Александр одним прыжком подскочил к нему с таким угрожающим видом, что Дмитрий, попятившись, мешком свалился на табурет. Глаза его беспокойно забегали.

– Сделал, – подтвердил Александр. – И я никогда этого не забывал.

– Ладно-ладно, – бормотал Дмитрий, – и не стоит…

– Я достаточно ясно выразился? Будем ждать подходящего времени.

– Но граница в Лисьем Носу почти не охраняется! – воскликнул Дмитрий. – Какого хрена мы выжидаем? Теперь самое подходящее время и есть! Позже, когда наши перебросят туда войска, финны сделают то же самое и война будет продолжаться. Теперь же положение просто патовое. Говорю тебе, решайся, пока не прикончили.

– Но кто тебе мешает? Иди.

– Саша, в последний раз повторяю: без тебя я ни шагу.

– Дима, в последний раз повторяю: сейчас я никуда не иду.

– А когда?

– Узнаешь, как только настанет время. Сначала нужно прорвать блокаду. Да, это потребует всего, что у нас есть, но весной…

– Может, послать на это дело Таню? – неожиданно хмыкнул Дмитрий.

Александру показалось, что он ослышался.

Неужели Дмитрий упомянул Татьяну?

– Что ты сказал? – спросил он, медленно выговаривая каждое слово.

– Говорю, может, послать на это дело Таню? Она в одиночку прорвала блокаду!

– Ты это о чем?

– Эта девочка, – восхищенно продолжал Дмитрий, – сумеет своими силами добраться даже до Австралии, если захочет! И пока мы будем хлопать ушами, начнет совершать регулярные рейсы за едой между Молотовым и Ленинградом.

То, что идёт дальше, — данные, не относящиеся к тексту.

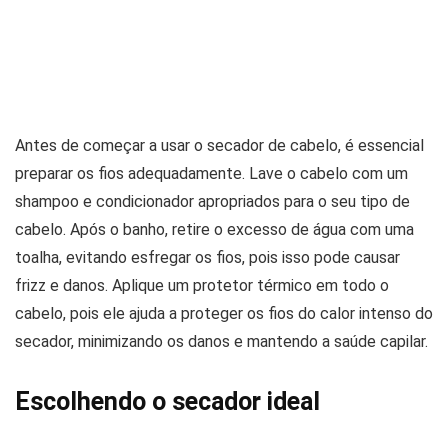
Antes de começar a usar o secador de cabelo, é essencial
preparar os fios adequadamente. Lave o cabelo com um
shampoo e condicionador apropriados para o seu tipo de
cabelo. Após o banho, retire o excesso de água com uma
toalha, evitando esfregar os fios, pois isso pode causar
frizz e danos. Aplique um protetor térmico em todo o
cabelo, pois ele ajuda a proteger os fios do calor intenso do
secador, minimizando os danos e mantendo a saúde capilar.
Escolhendo o secador ideal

Откинув голову, он весело заржал.

– Да объясни же, мать твою!

– Объясняю. Вместо того чтобы зазря класть в землю двести тысяч солдат, включая тебя и меня, следовало бы поручить Танечке Метановой прорвать блокаду.

Александр не глядя растер окурок.

– Не пойму, что ты мелешь.

Хоть бы Дмитрий ничего не заметил.

– Я ей сказал: Таня, тебе пора идти в армию. В два счета станешь генералом. А она и в самом деле подумывает об…

– То есть… то есть как это «сказал»? – перебил Александр, с трудом ворочая языком.

– Неделю назад, на Пятой Советской. Она приготовила мне ужин. Им наконец дали воду. Правда, одну из комнат заселили, но вторая… – Дмитрий улыбнулся. – Ничего не скажешь, кухарка из нее что надо.

Александр сам не понимал, как ему удалось остаться неподвижным.

– Что с тобой? – ухмыльнулся Дмитрий.

– Все нормально. Только что-то не пойму: врешь ты по своему обыкновению или просто сочиняешь? Татьяна в эвакуации.

– Поверь мне, я узнал бы ее всюду. Прекрасно выглядит. Сказала, что влюблена в доктора. Представляешь? Наша маленькая Танечка. Кто бы мог подумать, что из всех выдержит только она?

У Александра руки чесались заткнуть ему глотку, но он боялся открыть рот.

Он только вчера получил от нее письмо. Письмо!

– Таня приходила в казармы. Искала меня. Сготовила ужин. Она в Ленинграде с середины октября. Не поверишь, как она сюда добиралась! Шла пешком с самого Волховского фронта, словно Манштейна и его бомб вообще не существует. С такой я пошел бы в разведку.